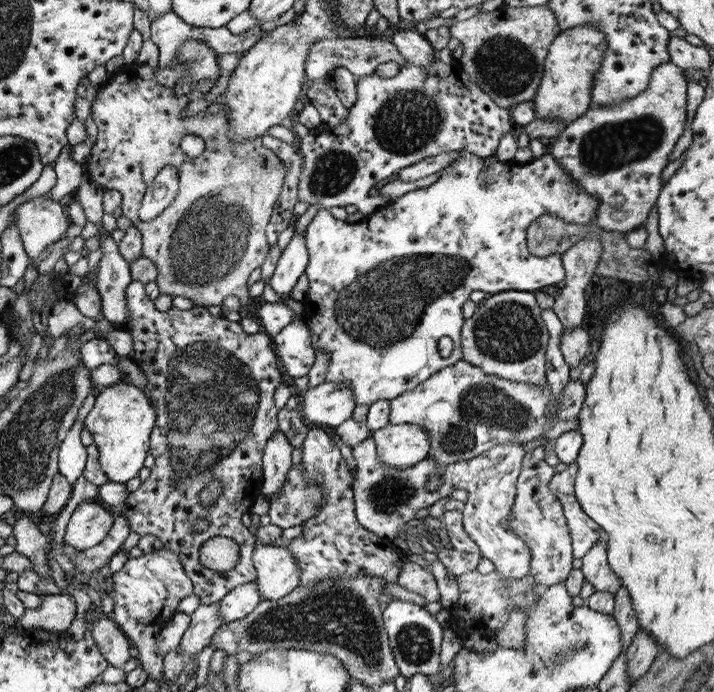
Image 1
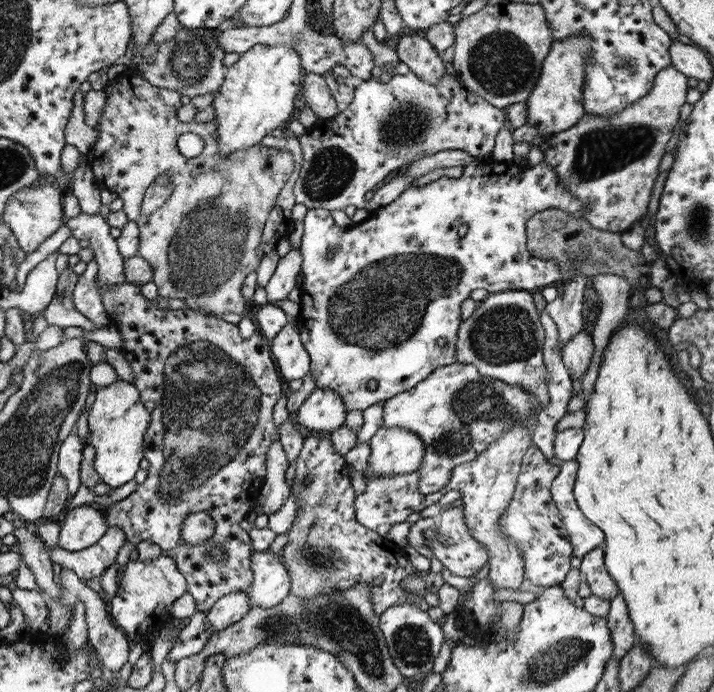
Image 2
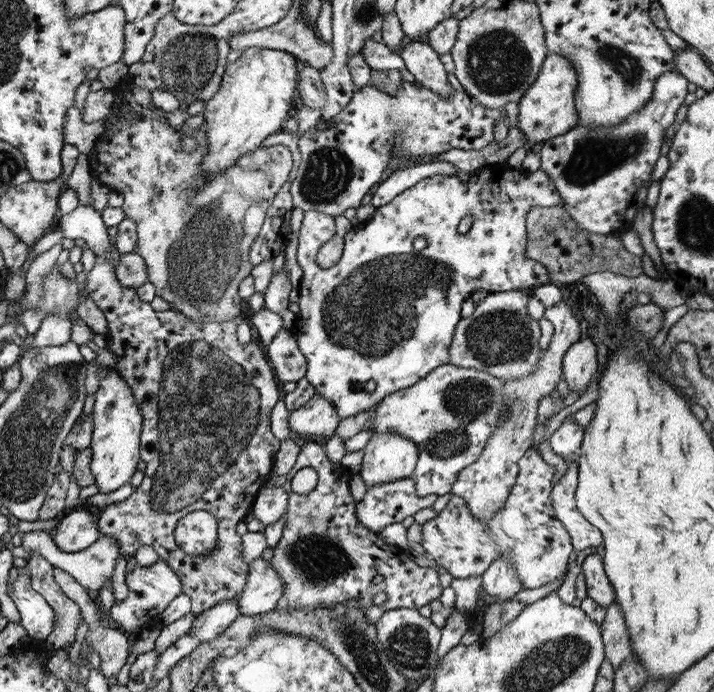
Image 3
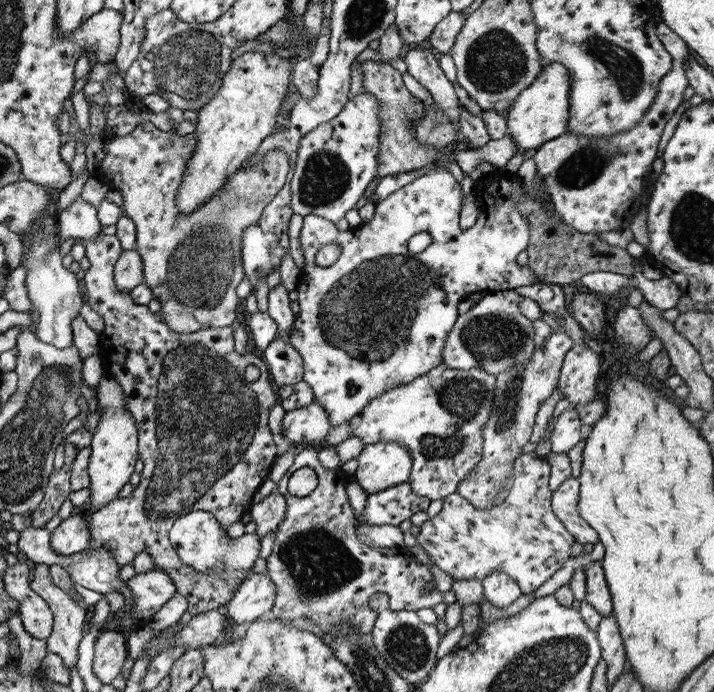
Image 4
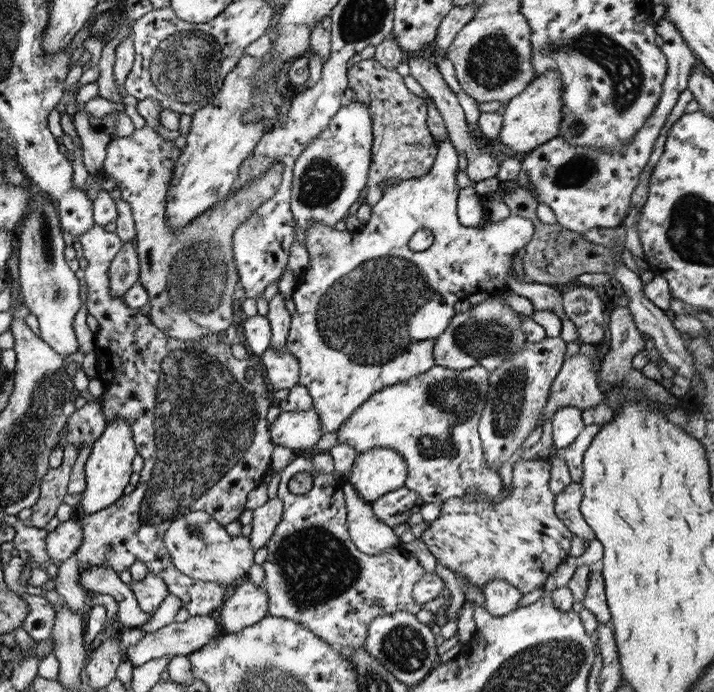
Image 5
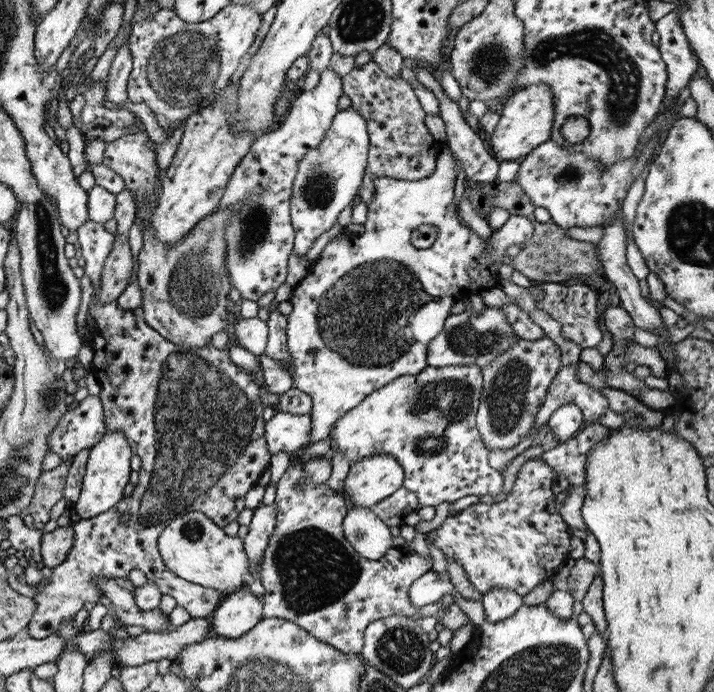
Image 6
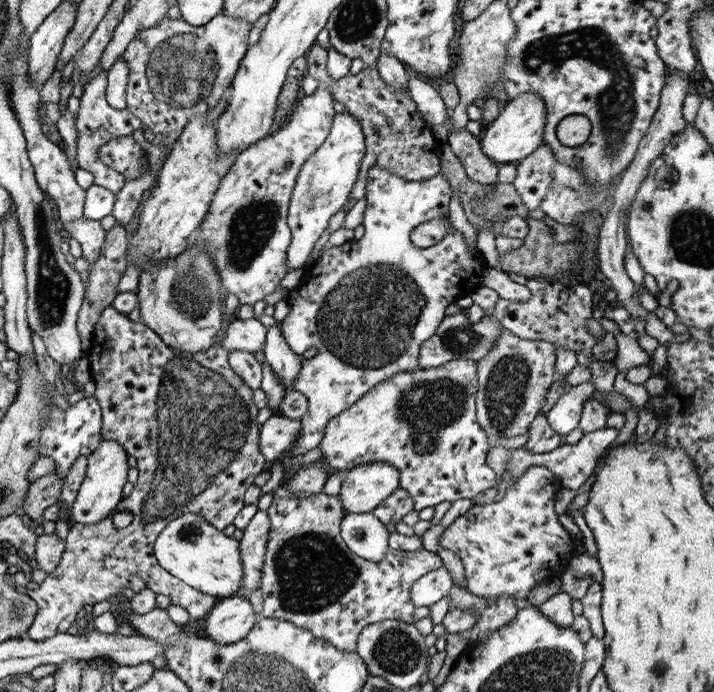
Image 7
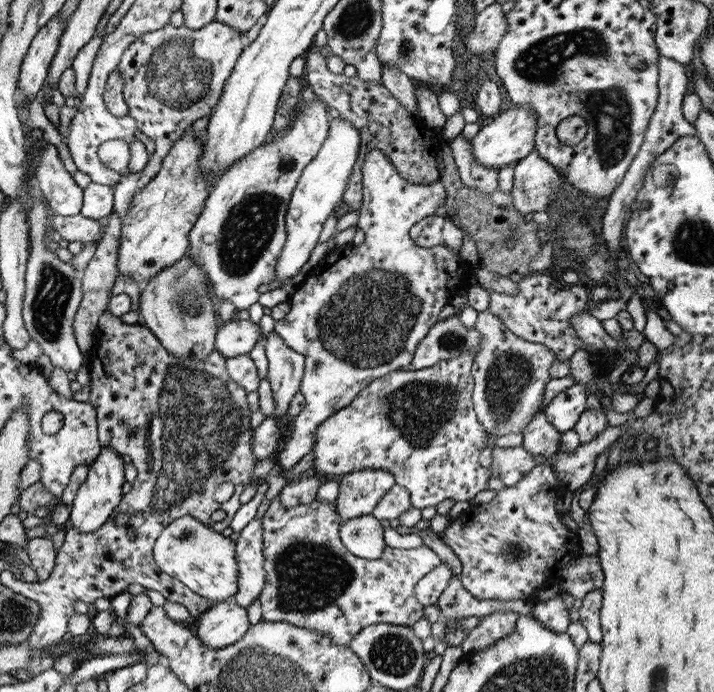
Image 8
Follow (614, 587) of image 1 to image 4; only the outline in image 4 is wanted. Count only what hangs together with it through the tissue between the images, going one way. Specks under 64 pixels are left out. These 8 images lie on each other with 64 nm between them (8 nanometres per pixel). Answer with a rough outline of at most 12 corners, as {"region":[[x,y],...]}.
{"region":[[599,561],[583,568],[585,599],[601,616],[612,602]]}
------
WHAT TO PRODUCE –
Without carrying over any picture, write out the entries above once more, exactly.

WRITTEN SOLUTION –
Image 1
Image 2
Image 3
Image 4
Image 5
Image 6
Image 7
Image 8
Follow (614, 587) of image 1 to image 4; only the outline in image 4 is wanted. Count only what hangs together with it through the tissue between the images, going one way. Specks under 64 pixels are left out. These 8 images lie on each other with 64 nm between them (8 nanometres per pixel). Answer with a rough outline of at most 12 corners, as {"region":[[x,y],...]}.
{"region":[[599,561],[583,568],[585,599],[601,616],[612,602]]}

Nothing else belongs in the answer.